Copy each of the entries below word for word, leaving out the pictures.
-----
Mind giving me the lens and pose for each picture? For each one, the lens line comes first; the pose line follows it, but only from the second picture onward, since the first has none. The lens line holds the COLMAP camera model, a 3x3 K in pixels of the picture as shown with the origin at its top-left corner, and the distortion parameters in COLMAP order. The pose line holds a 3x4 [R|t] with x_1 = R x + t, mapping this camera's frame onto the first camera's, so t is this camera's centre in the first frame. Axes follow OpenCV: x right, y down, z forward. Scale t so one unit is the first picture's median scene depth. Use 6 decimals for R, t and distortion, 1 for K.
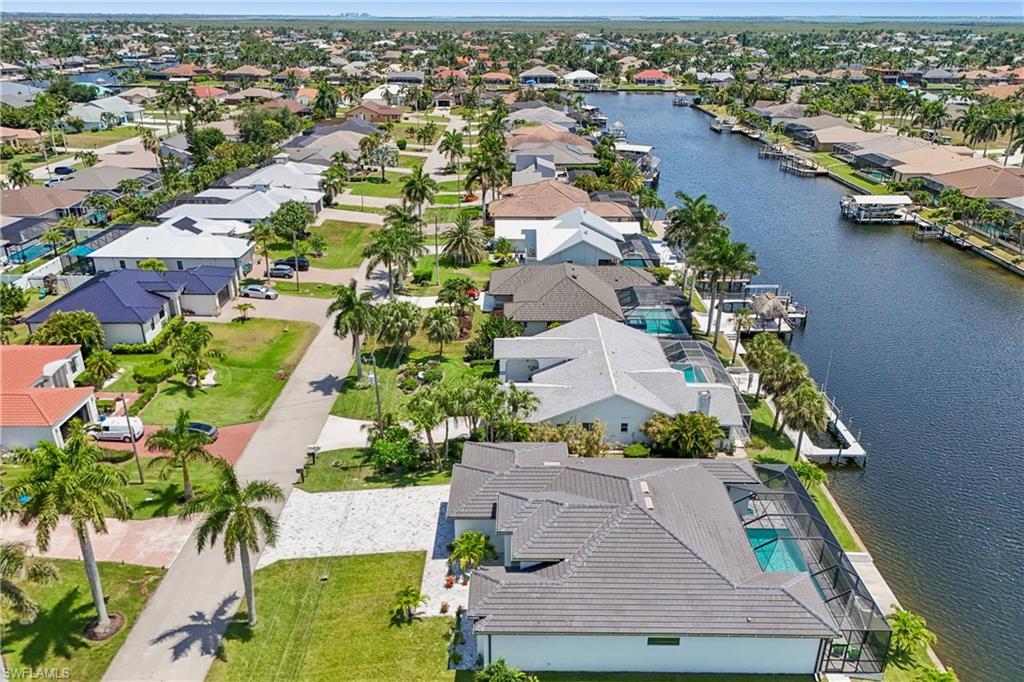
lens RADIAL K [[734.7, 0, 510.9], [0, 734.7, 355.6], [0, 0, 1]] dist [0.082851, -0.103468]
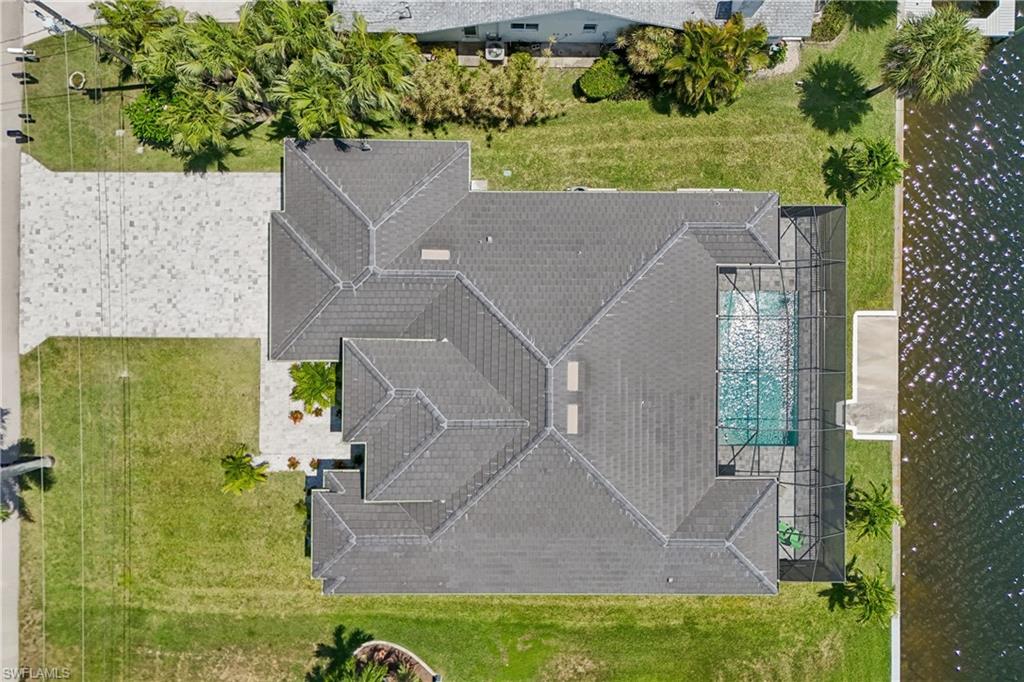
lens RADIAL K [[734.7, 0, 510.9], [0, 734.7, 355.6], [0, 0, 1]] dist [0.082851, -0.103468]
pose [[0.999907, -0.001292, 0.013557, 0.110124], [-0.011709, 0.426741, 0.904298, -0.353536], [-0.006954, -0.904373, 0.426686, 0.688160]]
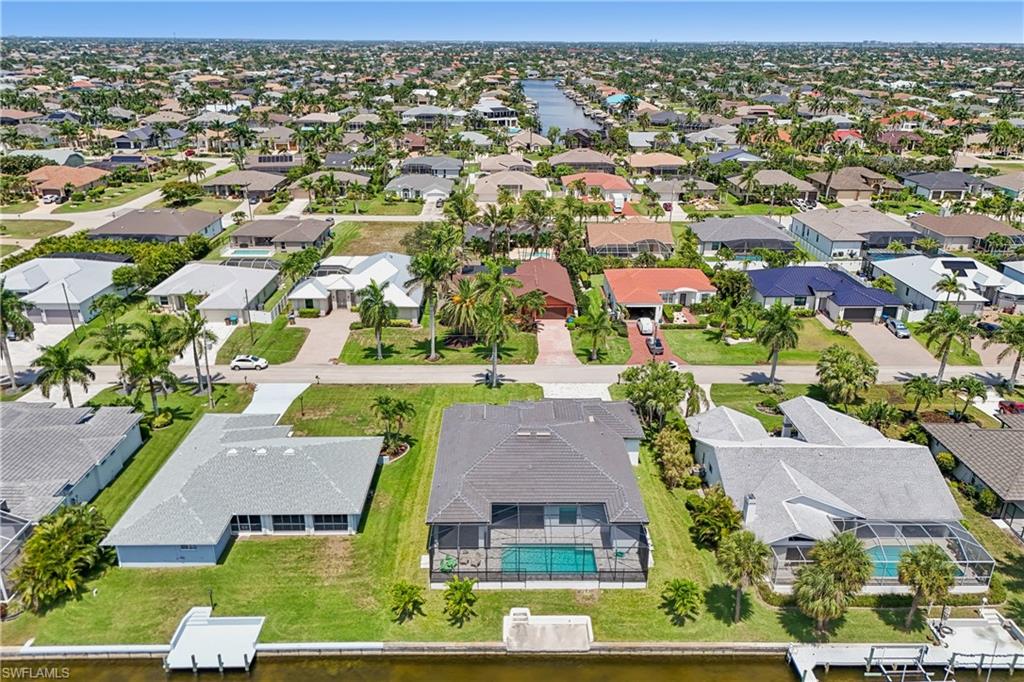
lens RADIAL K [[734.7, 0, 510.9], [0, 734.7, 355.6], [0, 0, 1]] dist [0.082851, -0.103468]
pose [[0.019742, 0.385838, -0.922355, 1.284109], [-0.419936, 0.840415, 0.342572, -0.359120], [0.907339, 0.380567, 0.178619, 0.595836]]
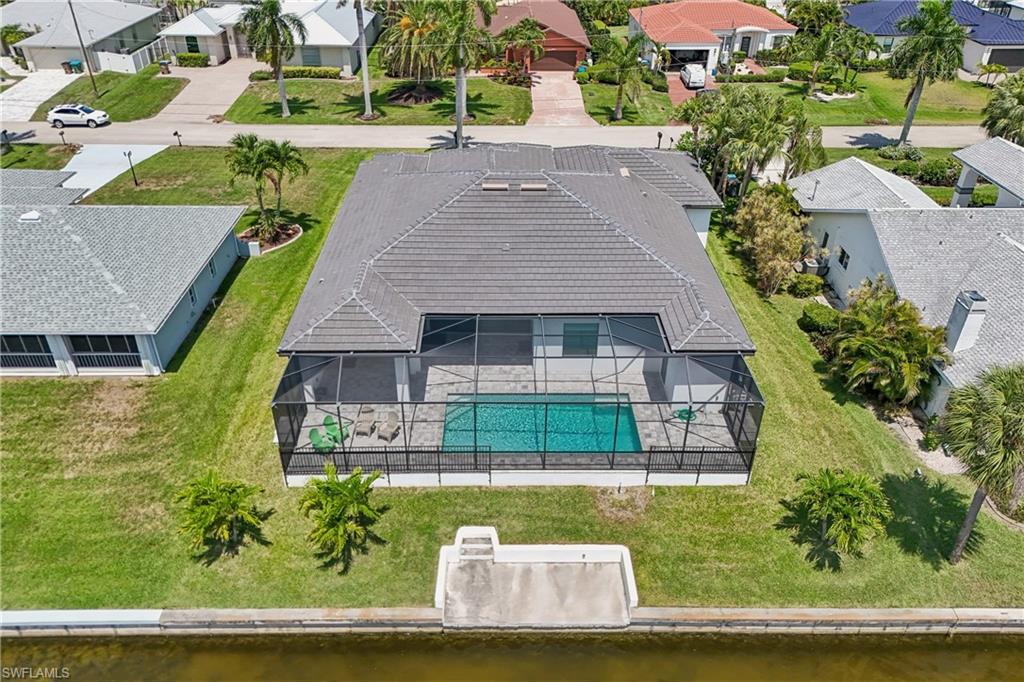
-----
* **Response area**
Mind giving me the lens and pose for each picture? For each one, the lens line comes first; the pose line follows it, but only from the second picture onward, since the first has none. The lens line holds the COLMAP camera model, a 3x3 K in pixels of the picture as shown with the origin at its top-left corner, and the distortion parameters in COLMAP order. The pose line holds a 3x4 [R|t] with x_1 = R x + t, mapping this camera's frame onto the first camera's, so t is this camera's centre in the first frame. Axes follow OpenCV: x right, y down, z forward. Scale t so one unit is the first picture's median scene depth. Use 6 decimals for R, t and distortion, 1 for K.
lens RADIAL K [[734.7, 0, 510.9], [0, 734.7, 355.6], [0, 0, 1]] dist [0.082851, -0.103468]
lens RADIAL K [[734.7, 0, 510.9], [0, 734.7, 355.6], [0, 0, 1]] dist [0.082851, -0.103468]
pose [[0.999907, -0.001292, 0.013557, 0.110124], [-0.011709, 0.426741, 0.904298, -0.353536], [-0.006954, -0.904373, 0.426686, 0.688160]]
lens RADIAL K [[734.7, 0, 510.9], [0, 734.7, 355.6], [0, 0, 1]] dist [0.082851, -0.103468]
pose [[0.019742, 0.385838, -0.922355, 1.284109], [-0.419936, 0.840415, 0.342572, -0.359120], [0.907339, 0.380567, 0.178619, 0.595836]]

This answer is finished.